TASK DESCRIPTION -> Output all of the data exactly as it appears, but leave out any pictures it contains.

(EXTRACTED DATA begins)

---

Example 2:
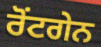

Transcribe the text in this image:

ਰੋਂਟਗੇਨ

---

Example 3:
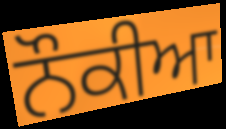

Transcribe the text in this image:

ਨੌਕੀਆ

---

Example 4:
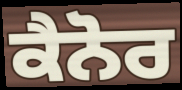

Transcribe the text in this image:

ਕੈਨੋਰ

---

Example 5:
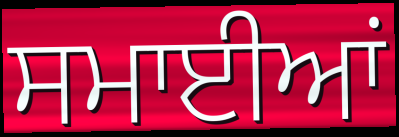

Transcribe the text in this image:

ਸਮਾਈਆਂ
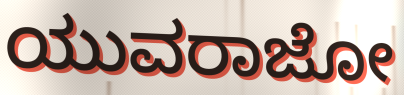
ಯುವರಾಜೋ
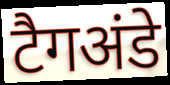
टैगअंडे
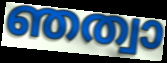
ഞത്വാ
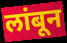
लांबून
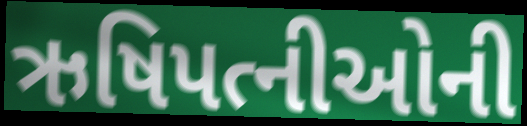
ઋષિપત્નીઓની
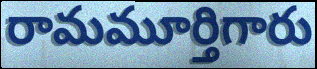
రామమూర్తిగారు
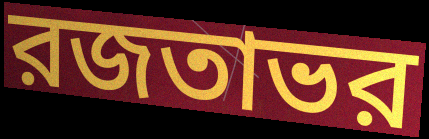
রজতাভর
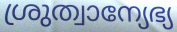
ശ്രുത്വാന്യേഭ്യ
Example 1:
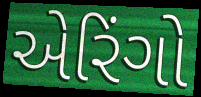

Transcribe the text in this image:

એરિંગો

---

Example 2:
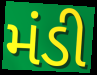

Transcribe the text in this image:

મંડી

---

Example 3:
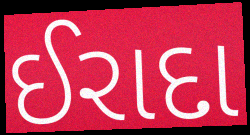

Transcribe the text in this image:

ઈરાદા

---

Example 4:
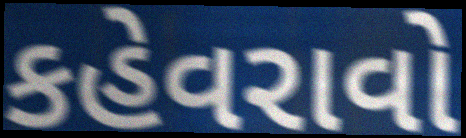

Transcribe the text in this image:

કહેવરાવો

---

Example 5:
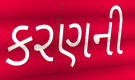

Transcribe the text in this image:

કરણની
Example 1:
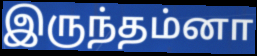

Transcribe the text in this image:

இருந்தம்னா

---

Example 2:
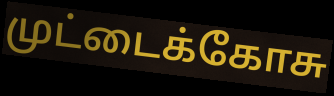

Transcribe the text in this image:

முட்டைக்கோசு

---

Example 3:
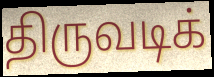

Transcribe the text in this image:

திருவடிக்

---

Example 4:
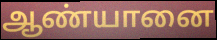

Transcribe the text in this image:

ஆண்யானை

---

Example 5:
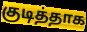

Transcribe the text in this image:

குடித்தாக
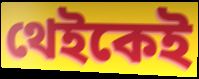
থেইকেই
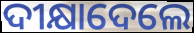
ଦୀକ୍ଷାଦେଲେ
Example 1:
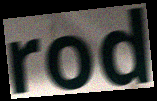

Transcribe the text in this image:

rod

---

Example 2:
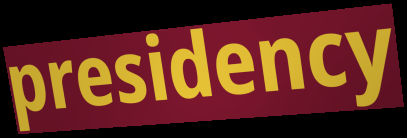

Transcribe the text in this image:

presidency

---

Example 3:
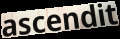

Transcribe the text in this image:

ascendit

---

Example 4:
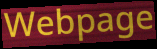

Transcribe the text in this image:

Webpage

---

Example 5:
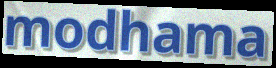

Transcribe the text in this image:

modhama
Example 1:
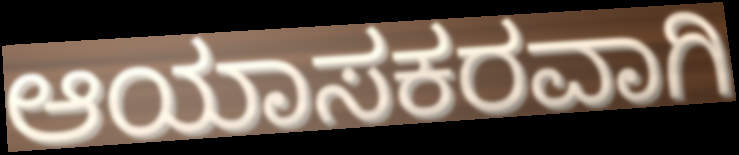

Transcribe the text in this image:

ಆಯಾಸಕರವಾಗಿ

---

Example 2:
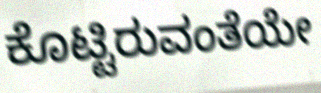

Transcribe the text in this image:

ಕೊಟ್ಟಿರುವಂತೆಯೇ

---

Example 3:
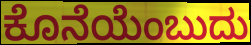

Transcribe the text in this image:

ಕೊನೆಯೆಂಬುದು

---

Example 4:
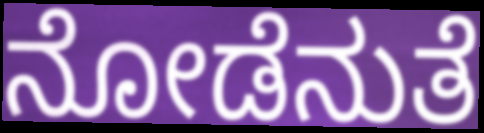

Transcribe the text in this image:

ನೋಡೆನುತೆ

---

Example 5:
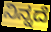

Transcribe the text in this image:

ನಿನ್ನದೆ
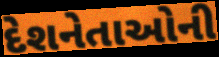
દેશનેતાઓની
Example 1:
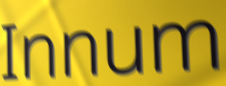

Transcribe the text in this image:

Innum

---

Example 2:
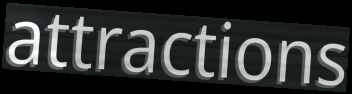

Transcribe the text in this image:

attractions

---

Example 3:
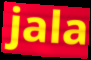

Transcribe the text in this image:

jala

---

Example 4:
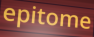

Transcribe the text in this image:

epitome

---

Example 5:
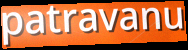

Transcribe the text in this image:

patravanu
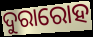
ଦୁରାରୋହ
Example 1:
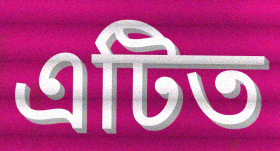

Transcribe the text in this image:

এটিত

(EXTRACTED DATA ends)

RESULT ->
---

Example 2:

Transcribe the text in this image:

ਰੋਂਟਗੇਨ

---

Example 3:

Transcribe the text in this image:

ਨੌਕੀਆ

---

Example 4:

Transcribe the text in this image:

ਕੈਨੋਰ

---

Example 5:

Transcribe the text in this image:

ਸਮਾਈਆਂ
ಯುವರಾಜೋ
टैगअंडे
ഞത്വാ
लांबून
ઋષિપત્નીઓની
రామమూర్తిగారు
রজতাভর
ശ്രുത്വാന്യേഭ്യ
Example 1:

Transcribe the text in this image:

એરિંગો

---

Example 2:

Transcribe the text in this image:

મંડી

---

Example 3:

Transcribe the text in this image:

ઈરાદા

---

Example 4:

Transcribe the text in this image:

કહેવરાવો

---

Example 5:

Transcribe the text in this image:

કરણની
Example 1:

Transcribe the text in this image:

இருந்தம்னா

---

Example 2:

Transcribe the text in this image:

முட்டைக்கோசு

---

Example 3:

Transcribe the text in this image:

திருவடிக்

---

Example 4:

Transcribe the text in this image:

ஆண்யானை

---

Example 5:

Transcribe the text in this image:

குடித்தாக
থেইকেই
ଦୀକ୍ଷାଦେଲେ
Example 1:

Transcribe the text in this image:

rod

---

Example 2:

Transcribe the text in this image:

presidency

---

Example 3:

Transcribe the text in this image:

ascendit

---

Example 4:

Transcribe the text in this image:

Webpage

---

Example 5:

Transcribe the text in this image:

modhama
Example 1:

Transcribe the text in this image:

ಆಯಾಸಕರವಾಗಿ

---

Example 2:

Transcribe the text in this image:

ಕೊಟ್ಟಿರುವಂತೆಯೇ

---

Example 3:

Transcribe the text in this image:

ಕೊನೆಯೆಂಬುದು

---

Example 4:

Transcribe the text in this image:

ನೋಡೆನುತೆ

---

Example 5:

Transcribe the text in this image:

ನಿನ್ನದೆ
દેશનેતાઓની
Example 1:

Transcribe the text in this image:

Innum

---

Example 2:

Transcribe the text in this image:

attractions

---

Example 3:

Transcribe the text in this image:

jala

---

Example 4:

Transcribe the text in this image:

epitome

---

Example 5:

Transcribe the text in this image:

patravanu
ଦୁରାରୋହ
Example 1:

Transcribe the text in this image:

এটিত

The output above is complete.